# Task instructions
Scale the records below by writing out every line again, requests included, with each keypoint coordinate and depth value in the answers multiplied by 0.65 and rounded to the nearest whole number, halves rounded up. Leave the pictures out of your version.

━━━ The records

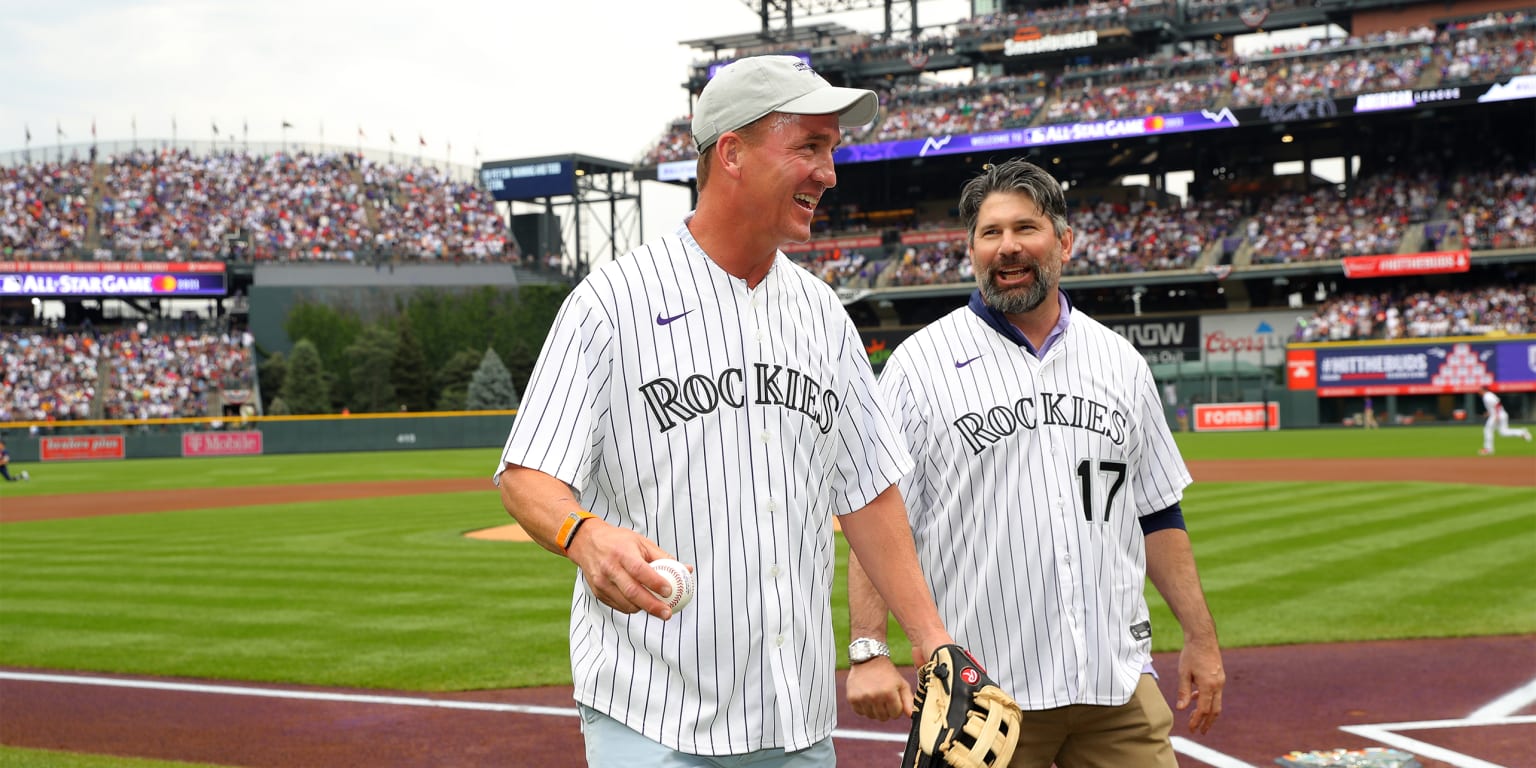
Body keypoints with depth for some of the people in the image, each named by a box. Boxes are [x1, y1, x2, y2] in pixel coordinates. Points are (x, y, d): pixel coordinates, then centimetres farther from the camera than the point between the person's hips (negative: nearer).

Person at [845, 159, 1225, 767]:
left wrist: (1201, 638, 14)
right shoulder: (919, 364, 0)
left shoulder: (1121, 362, 13)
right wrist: (869, 651, -14)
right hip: (980, 691, -3)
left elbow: (1157, 513, 17)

━━━━━━

# Answer to this task
Body keypoints with depth for some of the people in the image, each named by a box. Boxes are [x1, y1, x2, y2] in pixel coordinates. Points are (x, y, d): pixel coordinates, then centimetres farther from the camera than the point between the person's hips (negative: nearer).

Person at [845, 159, 1225, 767]:
left wrist: (781, 415, 9)
right shoulder: (597, 237, 0)
left shoulder: (729, 235, 8)
right wrist: (565, 423, -9)
right hip: (637, 449, -2)
left elbow: (752, 333, 11)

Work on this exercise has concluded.